Considering the Thomas Harris novels, I wonder how Lecter went from background in Red Dragon to protagonist in Hannibal.
It seems an almost Penrodesque case of the antagonist becoming the protagonist.
I remember upon reading of Lecter’s escape in Silence of the Lambs being pleased that Will Graham must be the protagonist of the next novel. In discussion in this forum, I realized that Will does catch serial killers, he figures out who did it. Capturing them is the work of folks like Clarise.
So how did Lecter go from the monster in RD who we thought would murder a child upon smelling Will’s aftershave (and indeed tells the tooth fairy his address) to the heroic figure carrying the wounded Clarise through the man eatting wild boar in Hannibal?
I close with the strange digression that the zoo here has a reproduction of the bronze boar in the last novel; children put pennies in a slot at the base for charity.
The character in Red Dragon/ Manhunter wasn’t fully developed. Lector comes of age in SotL, and it seems pretty clear that Harris wants nothing more to do with Lector after Hannibal. Although, I must admit that there was some interesting character background for Lector in Hannibal.
How would you react if you saw the teeth of your little sister in a pile of someones shit?
My guess is that Thomas Harris was sick and tired of Lecter, and had nothing interesting to do with him after “Silence of the Lambs,” but he’d gotten a lot of money to write a sequel and didn’t want to give it back.
So, he did what New Line studios did with Freddy Krueger: he ignored the previously established fact that his most prominent character was evil and turned that character into a campy joke, a wisecracking monster who kills one-dimensional, unsympathetic victims while making bad puns.
I think the problem was that Harris had to fully develop this character whom we had only seen behind bars for a few pages at a time in the other books.

Assignment 1:
In two sentences, summarize the forum discussion about Hannibal Lecter.
Assignment 2:
Echo the part of the forum discussion about Hannibal Lecter that opens with the words containing "I close with" and closes with "of someones shit?".
The records have no role in any of this.

Data extracted from a collection

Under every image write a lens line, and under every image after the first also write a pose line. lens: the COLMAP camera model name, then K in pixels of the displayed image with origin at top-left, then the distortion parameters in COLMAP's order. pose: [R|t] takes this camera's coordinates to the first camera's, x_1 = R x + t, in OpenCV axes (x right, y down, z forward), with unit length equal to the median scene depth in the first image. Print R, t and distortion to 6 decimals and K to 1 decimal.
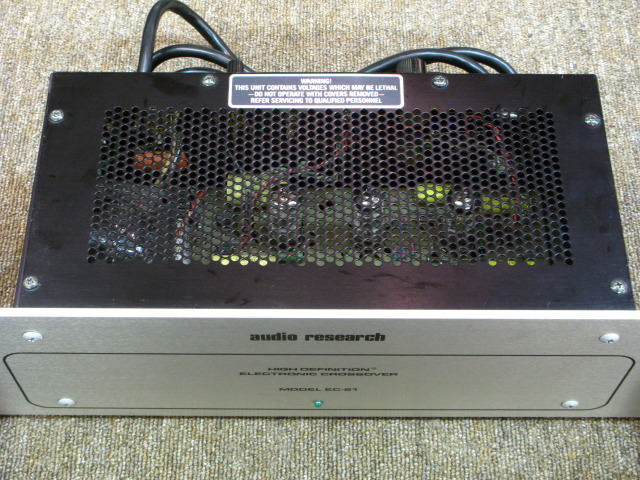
lens RADIAL K [[1084.0, 0, 320.0], [0, 1084.0, 240.0], [0, 0, 1]] dist [-0.013498, -0.047356]
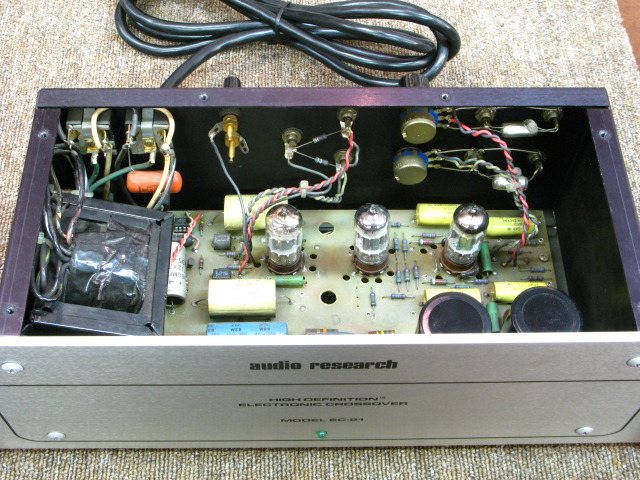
lens RADIAL K [[895.7, 0, 320.0], [0, 895.7, 240.0], [0, 0, 1]] dist [-0.053594, 0.001758]
pose [[0.999809, -0.009837, 0.016895, -0.016127], [0.010528, 0.999089, -0.041357, 0.014360], [-0.016473, 0.041527, 0.999002, 0.229136]]
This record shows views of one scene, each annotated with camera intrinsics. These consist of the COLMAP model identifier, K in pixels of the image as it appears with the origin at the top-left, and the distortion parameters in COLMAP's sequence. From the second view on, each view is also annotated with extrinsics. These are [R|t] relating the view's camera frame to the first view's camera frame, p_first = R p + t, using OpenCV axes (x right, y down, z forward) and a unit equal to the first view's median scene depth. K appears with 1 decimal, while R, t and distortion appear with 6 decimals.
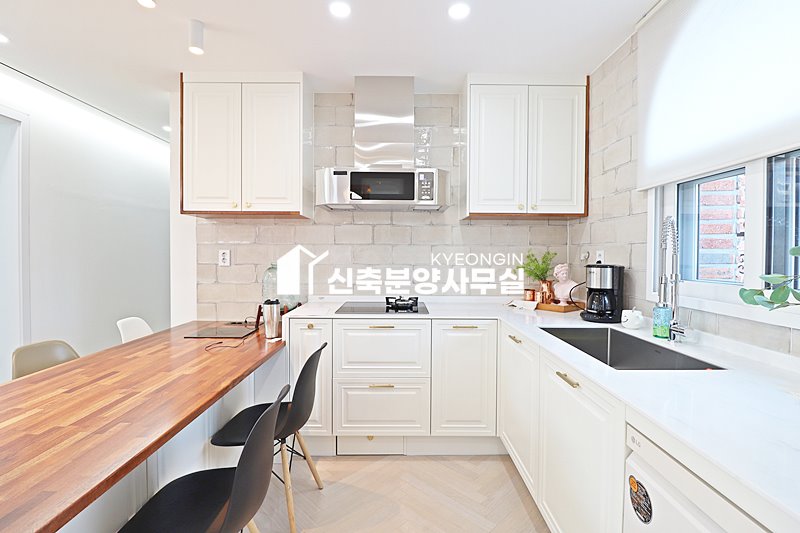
lens RADIAL K [[375.4, 0, 403.0], [0, 375.4, 259.9], [0, 0, 1]] dist [-0.000238, -0.013187]
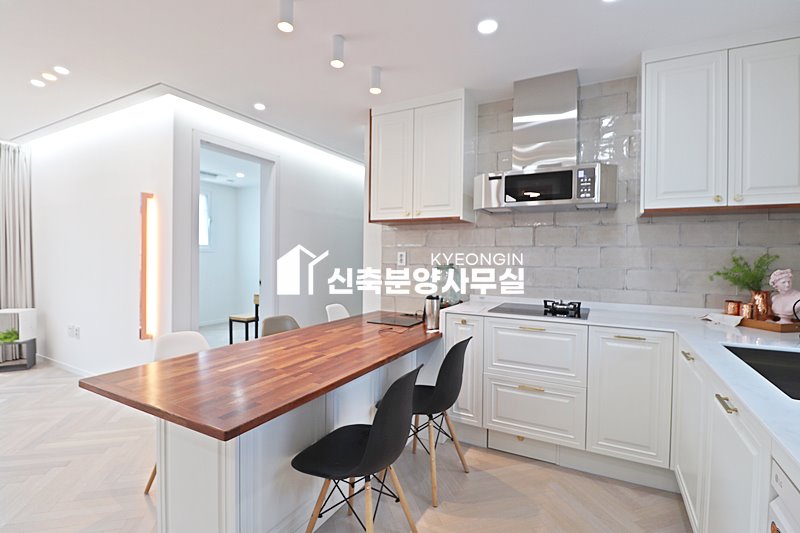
lens RADIAL K [[375.4, 0, 403.0], [0, 375.4, 259.9], [0, 0, 1]] dist [-0.000238, -0.013187]
pose [[0.878849, 0.009213, -0.477011, 0.101458], [-0.014968, 0.999854, -0.008266, 0.008690], [0.476865, 0.014404, 0.878858, -0.035570]]
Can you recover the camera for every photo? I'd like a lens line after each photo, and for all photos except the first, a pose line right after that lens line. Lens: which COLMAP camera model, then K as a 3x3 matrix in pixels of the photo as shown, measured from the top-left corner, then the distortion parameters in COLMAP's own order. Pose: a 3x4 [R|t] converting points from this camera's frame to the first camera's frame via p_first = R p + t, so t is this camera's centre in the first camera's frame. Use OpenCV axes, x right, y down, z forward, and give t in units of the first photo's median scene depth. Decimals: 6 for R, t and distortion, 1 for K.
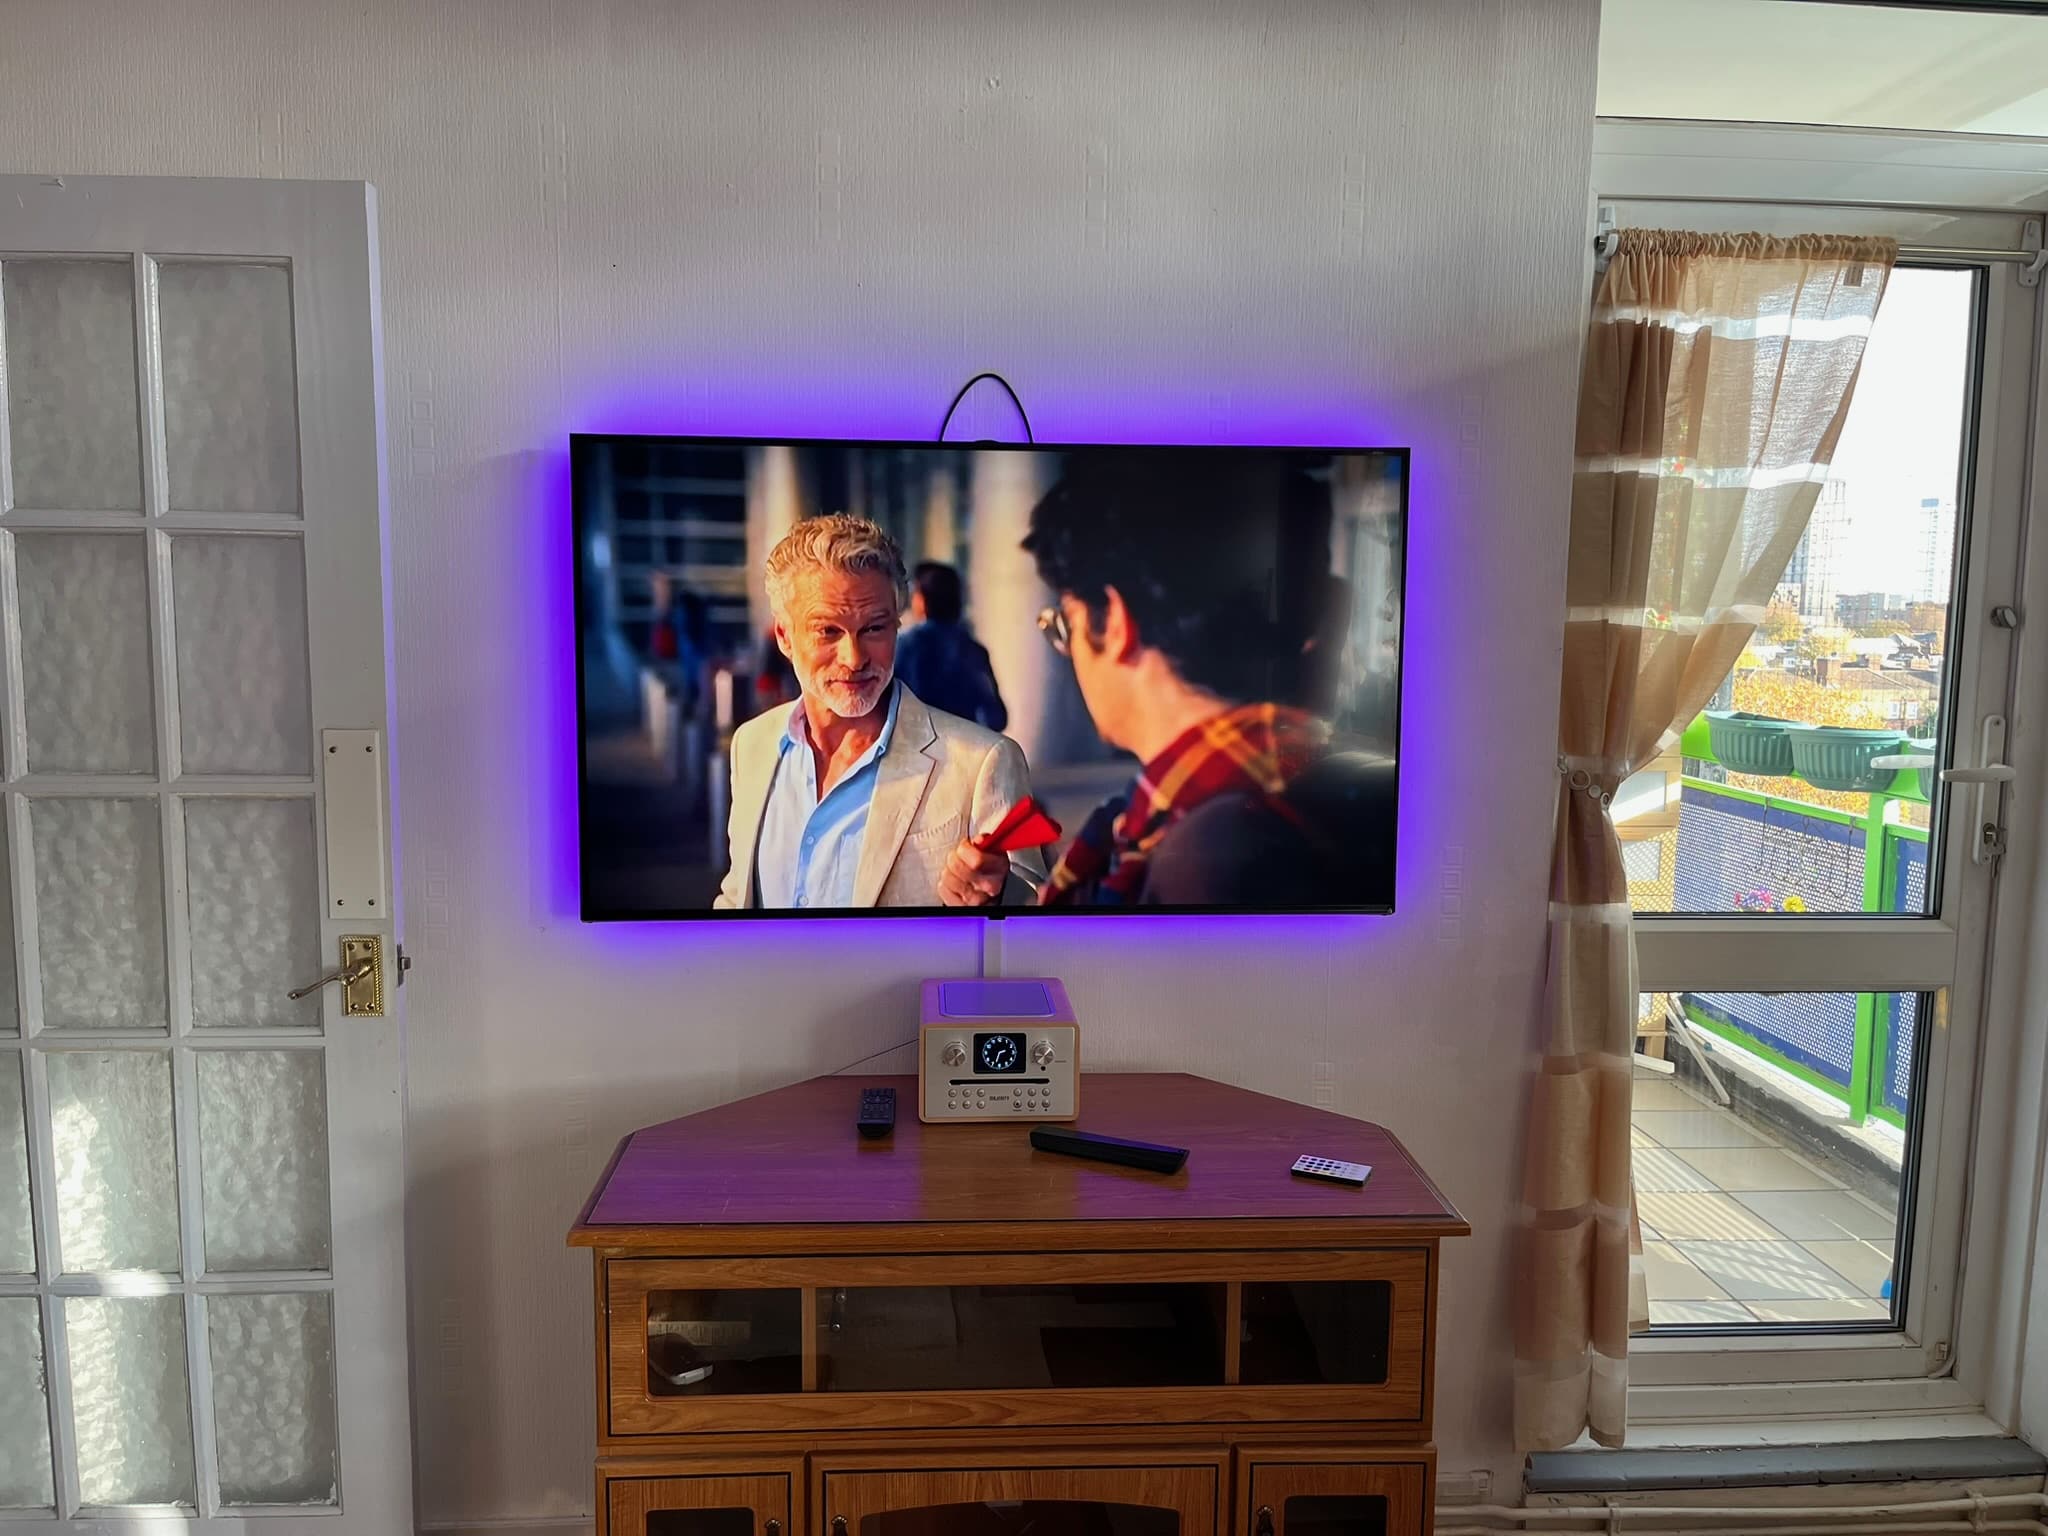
lens RADIAL K [[1504.6, 0, 1024.0], [0, 1504.6, 768.0], [0, 0, 1]] dist [0.068403, -0.100093]
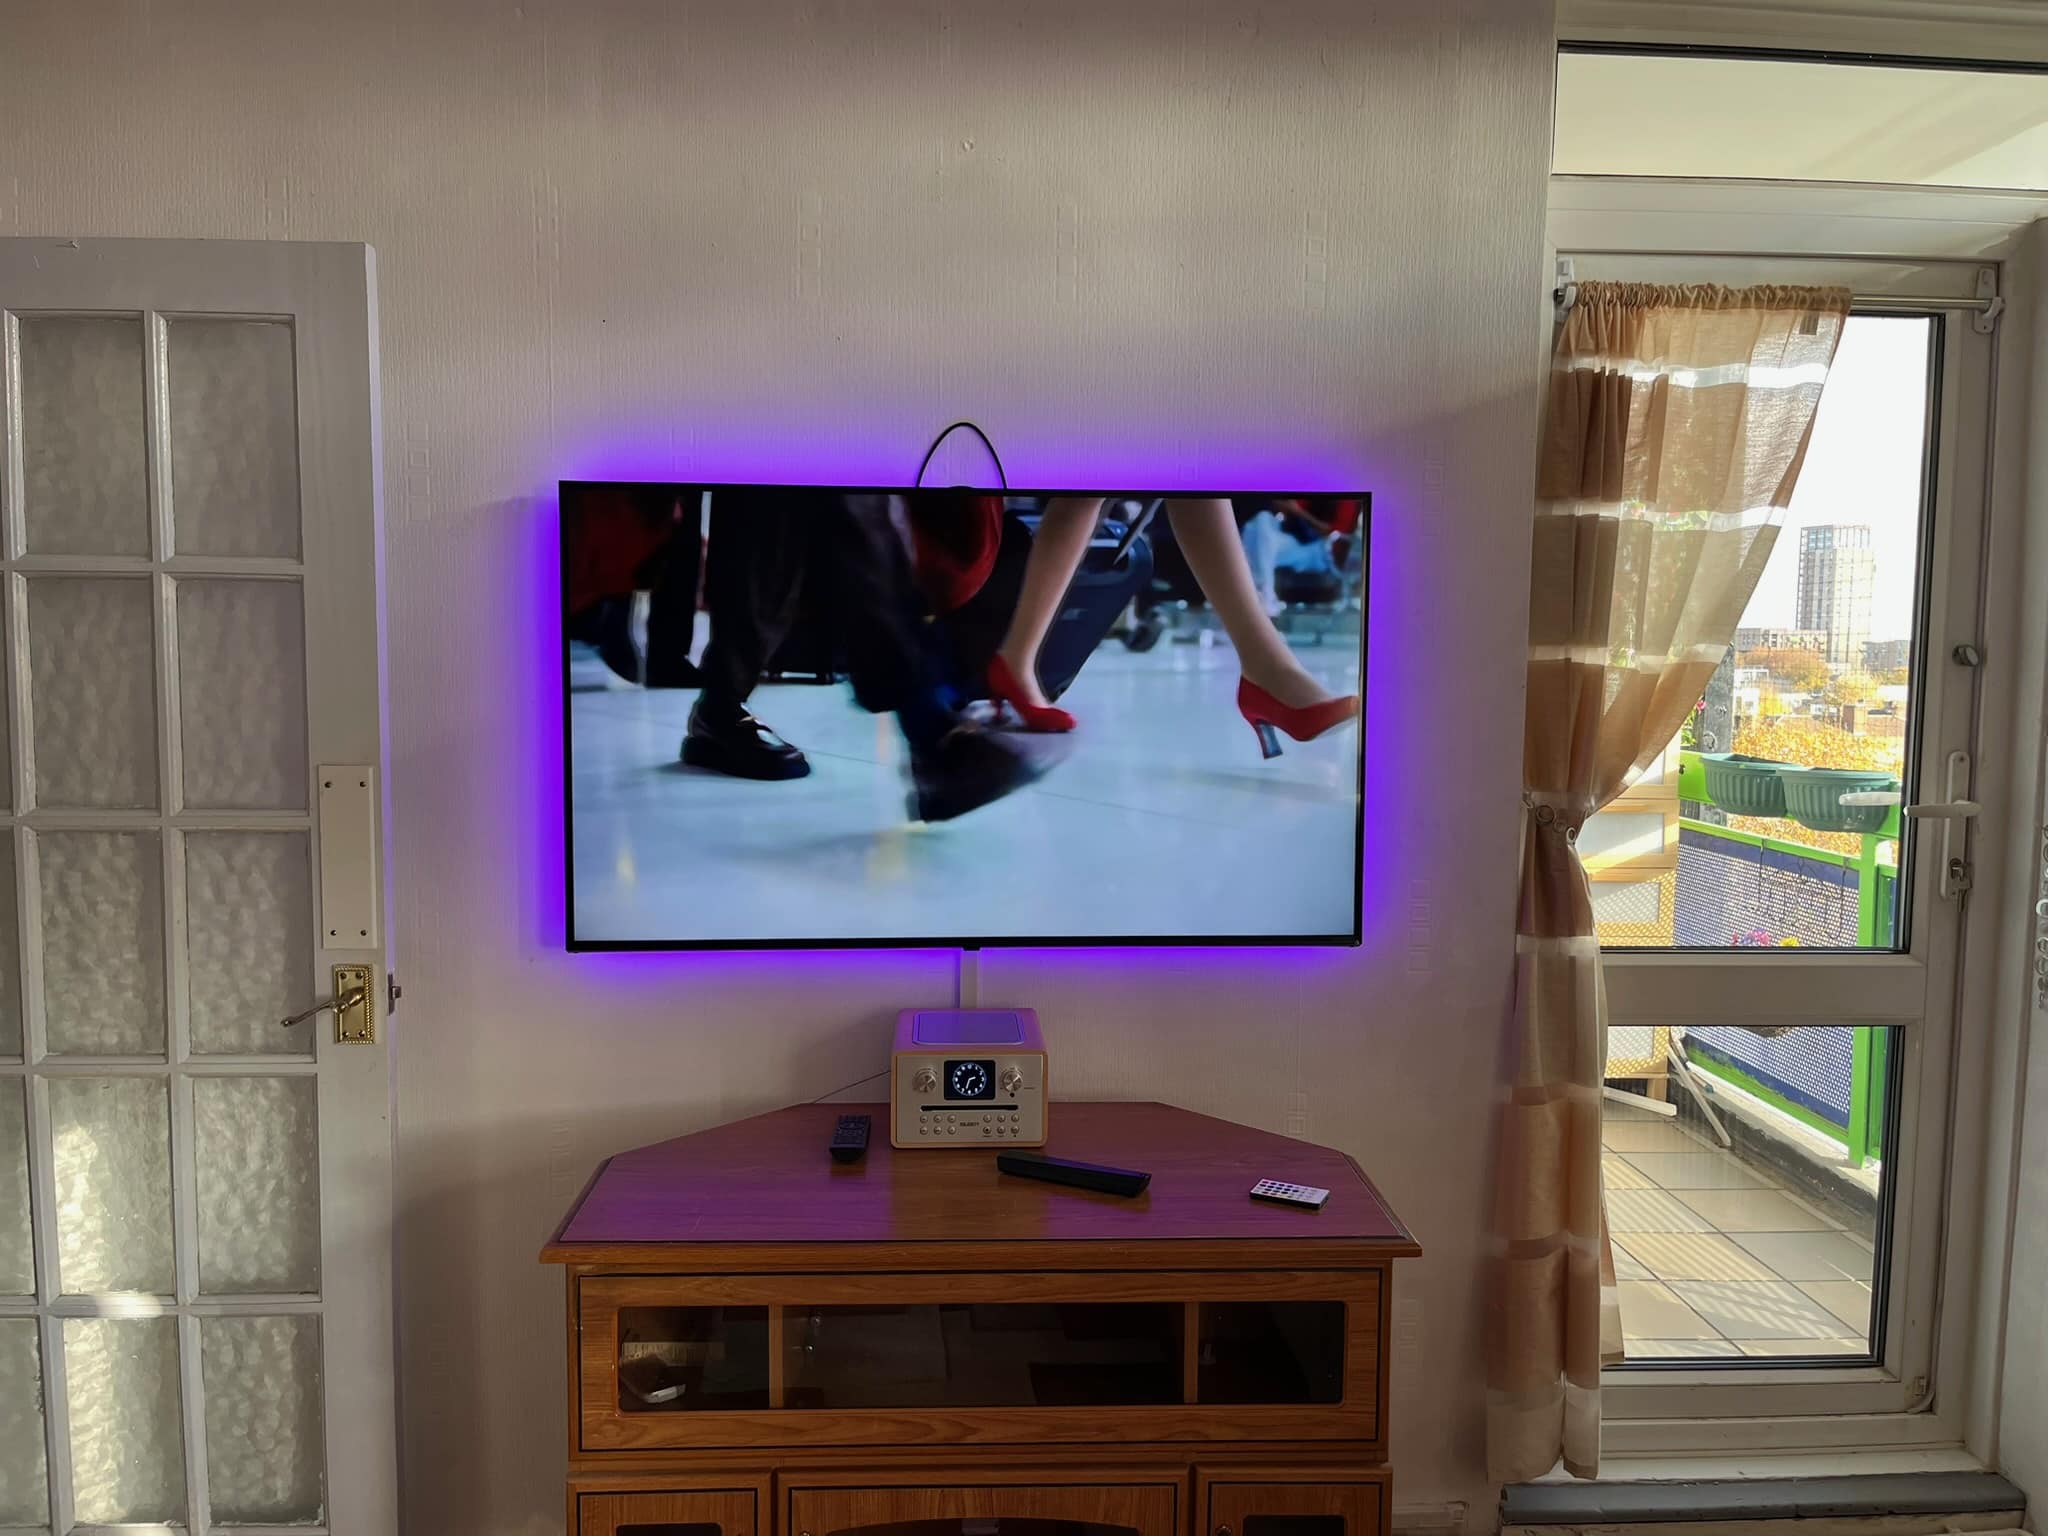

Answer section 1:
One participant asks how Hannibal Lecter went from a background figure in Red Dragon to the heroic protagonist of Hannibal. Other posts say the character was not fully developed in Red Dragon, suggest Harris was tired of Lecter and turned him into a campy joke, and note that Harris had to fully develop a character earlier seen only behind bars for a few pages at a time.

Answer section 2:
I close with the strange digression that the zoo here has a reproduction of the bronze boar in the last novel; children put pennies in a slot at the base for charity.
The character in Red Dragon/ Manhunter wasn’t fully developed. Lector comes of age in SotL, and it seems pretty clear that Harris wants nothing more to do with Lector after Hannibal. Although, I must admit that there was some interesting character background for Lector in Hannibal.
How would you react if you saw the teeth of your little sister in a pile of someones shit?